WHAT NEEDS TO BE DONE:
Swap "Motorola" for "Samsung" in everything from the start of the entries down to the line containing "Boutique Suites Joyce", including that line, and write those lines out again with nothing else altered.

*** Opening MATERIAL PROVIDED ***

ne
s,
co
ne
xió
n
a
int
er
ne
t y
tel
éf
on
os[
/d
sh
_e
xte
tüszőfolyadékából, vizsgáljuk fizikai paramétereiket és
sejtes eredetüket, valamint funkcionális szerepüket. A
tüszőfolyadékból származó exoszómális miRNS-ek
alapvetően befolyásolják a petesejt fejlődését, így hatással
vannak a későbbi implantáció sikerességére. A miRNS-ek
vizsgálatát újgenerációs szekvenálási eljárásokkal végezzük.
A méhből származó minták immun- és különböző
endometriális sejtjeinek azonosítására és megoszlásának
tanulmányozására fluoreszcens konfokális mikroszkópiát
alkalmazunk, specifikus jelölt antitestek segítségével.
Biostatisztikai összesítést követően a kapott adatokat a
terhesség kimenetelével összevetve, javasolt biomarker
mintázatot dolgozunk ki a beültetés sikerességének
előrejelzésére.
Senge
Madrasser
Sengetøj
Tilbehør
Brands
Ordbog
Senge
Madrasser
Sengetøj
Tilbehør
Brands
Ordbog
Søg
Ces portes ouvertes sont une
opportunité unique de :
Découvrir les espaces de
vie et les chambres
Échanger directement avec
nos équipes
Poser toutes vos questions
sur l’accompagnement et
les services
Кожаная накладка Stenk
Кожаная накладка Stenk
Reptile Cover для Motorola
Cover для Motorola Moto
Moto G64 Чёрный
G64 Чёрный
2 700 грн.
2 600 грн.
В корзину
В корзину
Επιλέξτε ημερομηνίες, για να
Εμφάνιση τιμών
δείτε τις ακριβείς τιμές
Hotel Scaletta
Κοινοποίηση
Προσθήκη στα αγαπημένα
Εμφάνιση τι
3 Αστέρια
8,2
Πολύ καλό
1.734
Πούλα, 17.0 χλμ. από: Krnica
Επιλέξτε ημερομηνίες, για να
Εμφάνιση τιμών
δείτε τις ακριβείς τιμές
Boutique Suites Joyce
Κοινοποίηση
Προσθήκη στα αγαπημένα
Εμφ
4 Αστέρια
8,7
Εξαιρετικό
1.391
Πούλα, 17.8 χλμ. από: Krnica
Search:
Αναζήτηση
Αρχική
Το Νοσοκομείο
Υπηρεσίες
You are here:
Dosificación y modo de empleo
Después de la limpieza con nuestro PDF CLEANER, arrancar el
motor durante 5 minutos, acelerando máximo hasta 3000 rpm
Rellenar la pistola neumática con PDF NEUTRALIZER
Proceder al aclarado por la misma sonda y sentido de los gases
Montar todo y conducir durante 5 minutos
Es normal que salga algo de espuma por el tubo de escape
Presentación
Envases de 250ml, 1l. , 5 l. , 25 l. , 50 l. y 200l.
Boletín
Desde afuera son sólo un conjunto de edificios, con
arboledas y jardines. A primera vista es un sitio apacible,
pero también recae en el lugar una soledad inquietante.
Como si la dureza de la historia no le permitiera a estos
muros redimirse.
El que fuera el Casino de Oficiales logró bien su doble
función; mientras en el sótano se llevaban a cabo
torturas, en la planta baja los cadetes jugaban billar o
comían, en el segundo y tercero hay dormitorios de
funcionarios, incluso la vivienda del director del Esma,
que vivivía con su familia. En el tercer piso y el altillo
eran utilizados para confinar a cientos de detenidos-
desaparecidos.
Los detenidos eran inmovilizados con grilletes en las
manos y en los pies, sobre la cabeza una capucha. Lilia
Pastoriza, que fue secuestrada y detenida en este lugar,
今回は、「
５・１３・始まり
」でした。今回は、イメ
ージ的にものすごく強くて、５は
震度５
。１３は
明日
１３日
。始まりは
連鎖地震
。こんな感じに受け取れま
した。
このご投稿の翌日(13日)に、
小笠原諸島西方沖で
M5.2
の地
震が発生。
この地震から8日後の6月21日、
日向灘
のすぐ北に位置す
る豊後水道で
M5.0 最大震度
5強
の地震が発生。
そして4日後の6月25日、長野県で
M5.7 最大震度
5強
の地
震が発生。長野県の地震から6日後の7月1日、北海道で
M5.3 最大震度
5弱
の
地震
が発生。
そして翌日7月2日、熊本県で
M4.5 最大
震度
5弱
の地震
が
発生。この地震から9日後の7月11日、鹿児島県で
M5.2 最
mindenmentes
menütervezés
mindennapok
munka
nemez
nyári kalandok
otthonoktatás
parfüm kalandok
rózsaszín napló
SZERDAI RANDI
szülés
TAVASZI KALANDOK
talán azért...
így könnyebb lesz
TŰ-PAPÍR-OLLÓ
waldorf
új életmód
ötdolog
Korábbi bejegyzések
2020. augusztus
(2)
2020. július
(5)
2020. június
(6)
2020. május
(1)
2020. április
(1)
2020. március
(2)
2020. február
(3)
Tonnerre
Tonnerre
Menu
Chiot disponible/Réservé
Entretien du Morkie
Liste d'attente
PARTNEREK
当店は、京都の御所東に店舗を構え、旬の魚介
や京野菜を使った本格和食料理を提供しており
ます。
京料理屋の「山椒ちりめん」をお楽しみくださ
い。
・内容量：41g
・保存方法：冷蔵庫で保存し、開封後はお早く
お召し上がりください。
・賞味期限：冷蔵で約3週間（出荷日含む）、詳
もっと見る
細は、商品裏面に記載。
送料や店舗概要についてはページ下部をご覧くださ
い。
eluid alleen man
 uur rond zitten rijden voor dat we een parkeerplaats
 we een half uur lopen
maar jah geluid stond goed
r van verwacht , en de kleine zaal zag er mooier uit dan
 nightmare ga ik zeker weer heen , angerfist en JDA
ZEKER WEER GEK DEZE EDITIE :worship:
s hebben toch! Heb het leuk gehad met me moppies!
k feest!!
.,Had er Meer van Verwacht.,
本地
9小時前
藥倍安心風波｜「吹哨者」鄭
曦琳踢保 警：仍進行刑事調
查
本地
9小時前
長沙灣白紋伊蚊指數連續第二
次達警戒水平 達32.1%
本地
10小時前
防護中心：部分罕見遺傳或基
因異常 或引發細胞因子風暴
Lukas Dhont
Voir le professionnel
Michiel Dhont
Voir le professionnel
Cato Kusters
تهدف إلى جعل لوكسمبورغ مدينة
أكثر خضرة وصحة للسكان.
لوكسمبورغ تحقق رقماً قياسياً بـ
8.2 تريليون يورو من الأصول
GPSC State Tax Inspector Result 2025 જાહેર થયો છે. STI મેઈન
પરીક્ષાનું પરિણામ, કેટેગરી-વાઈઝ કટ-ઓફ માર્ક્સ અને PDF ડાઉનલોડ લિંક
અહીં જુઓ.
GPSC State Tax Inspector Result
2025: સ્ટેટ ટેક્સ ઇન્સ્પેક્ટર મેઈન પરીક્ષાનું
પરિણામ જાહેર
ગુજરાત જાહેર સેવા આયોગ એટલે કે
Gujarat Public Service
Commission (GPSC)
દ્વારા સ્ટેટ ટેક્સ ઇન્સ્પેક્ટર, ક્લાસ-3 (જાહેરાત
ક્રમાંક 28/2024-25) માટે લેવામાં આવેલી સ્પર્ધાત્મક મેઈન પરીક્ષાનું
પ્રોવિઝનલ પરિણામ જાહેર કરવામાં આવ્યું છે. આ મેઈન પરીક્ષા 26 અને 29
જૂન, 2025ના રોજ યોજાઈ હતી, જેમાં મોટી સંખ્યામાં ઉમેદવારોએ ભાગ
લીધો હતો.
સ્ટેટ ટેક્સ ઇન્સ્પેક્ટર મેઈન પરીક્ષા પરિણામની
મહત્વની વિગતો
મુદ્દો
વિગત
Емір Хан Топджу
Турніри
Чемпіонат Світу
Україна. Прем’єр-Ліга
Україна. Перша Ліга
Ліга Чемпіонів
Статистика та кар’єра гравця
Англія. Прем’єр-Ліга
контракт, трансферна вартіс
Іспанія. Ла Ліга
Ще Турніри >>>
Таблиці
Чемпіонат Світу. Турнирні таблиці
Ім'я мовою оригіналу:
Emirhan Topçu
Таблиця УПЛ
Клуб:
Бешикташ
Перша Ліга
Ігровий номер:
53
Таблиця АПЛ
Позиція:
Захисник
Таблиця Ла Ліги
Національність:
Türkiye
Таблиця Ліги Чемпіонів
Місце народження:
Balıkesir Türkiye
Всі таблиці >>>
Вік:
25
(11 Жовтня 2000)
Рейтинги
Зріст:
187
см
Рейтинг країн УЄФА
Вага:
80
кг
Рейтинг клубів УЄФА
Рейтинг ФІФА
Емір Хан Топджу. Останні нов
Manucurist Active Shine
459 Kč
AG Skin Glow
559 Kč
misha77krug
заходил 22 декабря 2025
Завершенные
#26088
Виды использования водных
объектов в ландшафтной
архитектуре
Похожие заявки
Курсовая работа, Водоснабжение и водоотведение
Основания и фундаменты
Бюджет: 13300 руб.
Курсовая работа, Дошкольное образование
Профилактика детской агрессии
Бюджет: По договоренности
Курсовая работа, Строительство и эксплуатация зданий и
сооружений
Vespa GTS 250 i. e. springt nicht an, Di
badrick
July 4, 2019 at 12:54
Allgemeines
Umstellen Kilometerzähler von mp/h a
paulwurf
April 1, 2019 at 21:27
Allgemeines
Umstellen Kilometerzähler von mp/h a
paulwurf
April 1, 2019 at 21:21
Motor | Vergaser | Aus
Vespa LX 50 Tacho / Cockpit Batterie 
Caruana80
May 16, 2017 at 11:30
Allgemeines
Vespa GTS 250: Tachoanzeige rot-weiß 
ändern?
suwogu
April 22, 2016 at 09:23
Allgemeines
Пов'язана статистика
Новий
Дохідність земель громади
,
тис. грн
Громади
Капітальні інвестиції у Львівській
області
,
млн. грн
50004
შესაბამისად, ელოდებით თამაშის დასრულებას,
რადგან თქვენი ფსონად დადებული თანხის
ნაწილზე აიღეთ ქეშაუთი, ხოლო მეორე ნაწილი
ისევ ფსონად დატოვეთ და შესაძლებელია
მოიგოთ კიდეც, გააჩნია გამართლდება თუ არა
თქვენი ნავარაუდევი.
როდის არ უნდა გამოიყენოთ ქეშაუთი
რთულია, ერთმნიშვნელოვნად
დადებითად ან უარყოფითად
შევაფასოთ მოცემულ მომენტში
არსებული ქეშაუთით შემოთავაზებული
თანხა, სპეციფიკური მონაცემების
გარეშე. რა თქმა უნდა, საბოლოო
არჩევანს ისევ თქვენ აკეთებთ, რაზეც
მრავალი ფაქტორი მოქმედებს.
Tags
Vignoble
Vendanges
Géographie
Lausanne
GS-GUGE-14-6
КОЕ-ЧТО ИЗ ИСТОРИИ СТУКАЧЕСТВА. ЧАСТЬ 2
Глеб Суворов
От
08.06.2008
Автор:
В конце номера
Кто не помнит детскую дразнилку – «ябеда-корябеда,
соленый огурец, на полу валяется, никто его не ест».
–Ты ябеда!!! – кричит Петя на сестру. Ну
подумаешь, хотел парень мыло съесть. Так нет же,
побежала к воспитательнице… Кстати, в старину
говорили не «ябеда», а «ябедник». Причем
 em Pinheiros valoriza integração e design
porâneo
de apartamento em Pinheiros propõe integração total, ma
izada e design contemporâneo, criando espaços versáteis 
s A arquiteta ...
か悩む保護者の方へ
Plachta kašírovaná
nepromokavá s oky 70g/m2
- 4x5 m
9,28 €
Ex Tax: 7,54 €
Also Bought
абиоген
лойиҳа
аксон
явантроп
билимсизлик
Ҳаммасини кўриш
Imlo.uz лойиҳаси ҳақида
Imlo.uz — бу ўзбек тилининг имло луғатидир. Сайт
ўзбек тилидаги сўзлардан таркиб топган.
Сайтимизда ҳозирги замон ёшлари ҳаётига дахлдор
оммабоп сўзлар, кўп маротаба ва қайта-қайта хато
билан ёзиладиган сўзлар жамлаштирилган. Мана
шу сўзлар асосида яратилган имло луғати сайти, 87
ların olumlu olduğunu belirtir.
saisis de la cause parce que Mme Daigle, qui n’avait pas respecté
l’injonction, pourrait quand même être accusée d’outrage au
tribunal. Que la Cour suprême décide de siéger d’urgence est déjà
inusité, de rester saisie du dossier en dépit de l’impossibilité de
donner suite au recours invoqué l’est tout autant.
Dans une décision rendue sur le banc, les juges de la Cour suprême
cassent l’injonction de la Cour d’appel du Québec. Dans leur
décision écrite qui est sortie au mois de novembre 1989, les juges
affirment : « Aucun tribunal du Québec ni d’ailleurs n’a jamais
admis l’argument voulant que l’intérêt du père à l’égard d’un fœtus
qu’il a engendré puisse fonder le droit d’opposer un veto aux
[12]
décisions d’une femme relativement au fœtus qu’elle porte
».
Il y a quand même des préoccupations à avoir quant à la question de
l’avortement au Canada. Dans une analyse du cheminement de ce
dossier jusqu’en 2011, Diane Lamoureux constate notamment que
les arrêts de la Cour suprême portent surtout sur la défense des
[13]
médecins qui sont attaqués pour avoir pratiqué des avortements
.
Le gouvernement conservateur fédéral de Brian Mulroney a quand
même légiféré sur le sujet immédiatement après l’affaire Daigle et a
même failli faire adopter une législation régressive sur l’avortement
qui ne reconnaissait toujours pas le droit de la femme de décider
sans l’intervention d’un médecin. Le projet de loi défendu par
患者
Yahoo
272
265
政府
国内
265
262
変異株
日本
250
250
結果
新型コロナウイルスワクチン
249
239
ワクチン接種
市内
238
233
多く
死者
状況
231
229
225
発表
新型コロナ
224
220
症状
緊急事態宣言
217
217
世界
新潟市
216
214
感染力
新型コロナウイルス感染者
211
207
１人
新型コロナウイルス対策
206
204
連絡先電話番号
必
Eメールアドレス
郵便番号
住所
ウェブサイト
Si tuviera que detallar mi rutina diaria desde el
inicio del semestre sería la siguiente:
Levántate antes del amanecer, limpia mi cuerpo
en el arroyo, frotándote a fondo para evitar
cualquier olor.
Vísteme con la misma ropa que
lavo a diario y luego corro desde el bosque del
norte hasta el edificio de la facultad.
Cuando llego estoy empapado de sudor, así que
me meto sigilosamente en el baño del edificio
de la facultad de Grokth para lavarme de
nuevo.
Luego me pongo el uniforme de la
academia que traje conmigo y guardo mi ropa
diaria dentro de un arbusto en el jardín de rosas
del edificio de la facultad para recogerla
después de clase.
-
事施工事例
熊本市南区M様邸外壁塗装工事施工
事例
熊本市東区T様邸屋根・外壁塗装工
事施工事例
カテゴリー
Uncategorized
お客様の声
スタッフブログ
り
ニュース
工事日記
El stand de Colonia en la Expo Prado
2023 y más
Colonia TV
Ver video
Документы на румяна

*** Closing MATERIAL PROVIDED ***

ANSWER SECTION:
ne
s,
co
ne
xió
n
a
int
er
ne
t y
tel
éf
on
os[
/d
sh
_e
xte
tüszőfolyadékából, vizsgáljuk fizikai paramétereiket és
sejtes eredetüket, valamint funkcionális szerepüket. A
tüszőfolyadékból származó exoszómális miRNS-ek
alapvetően befolyásolják a petesejt fejlődését, így hatással
vannak a későbbi implantáció sikerességére. A miRNS-ek
vizsgálatát újgenerációs szekvenálási eljárásokkal végezzük.
A méhből származó minták immun- és különböző
endometriális sejtjeinek azonosítására és megoszlásának
tanulmányozására fluoreszcens konfokális mikroszkópiát
alkalmazunk, specifikus jelölt antitestek segítségével.
Biostatisztikai összesítést követően a kapott adatokat a
terhesség kimenetelével összevetve, javasolt biomarker
mintázatot dolgozunk ki a beültetés sikerességének
előrejelzésére.
Senge
Madrasser
Sengetøj
Tilbehør
Brands
Ordbog
Senge
Madrasser
Sengetøj
Tilbehør
Brands
Ordbog
Søg
Ces portes ouvertes sont une
opportunité unique de :
Découvrir les espaces de
vie et les chambres
Échanger directement avec
nos équipes
Poser toutes vos questions
sur l’accompagnement et
les services
Кожаная накладка Stenk
Кожаная накладка Stenk
Reptile Cover для Samsung
Cover для Samsung Moto
Moto G64 Чёрный
G64 Чёрный
2 700 грн.
2 600 грн.
В корзину
В корзину
Επιλέξτε ημερομηνίες, για να
Εμφάνιση τιμών
δείτε τις ακριβείς τιμές
Hotel Scaletta
Κοινοποίηση
Προσθήκη στα αγαπημένα
Εμφάνιση τι
3 Αστέρια
8,2
Πολύ καλό
1.734
Πούλα, 17.0 χλμ. από: Krnica
Επιλέξτε ημερομηνίες, για να
Εμφάνιση τιμών
δείτε τις ακριβείς τιμές
Boutique Suites Joyce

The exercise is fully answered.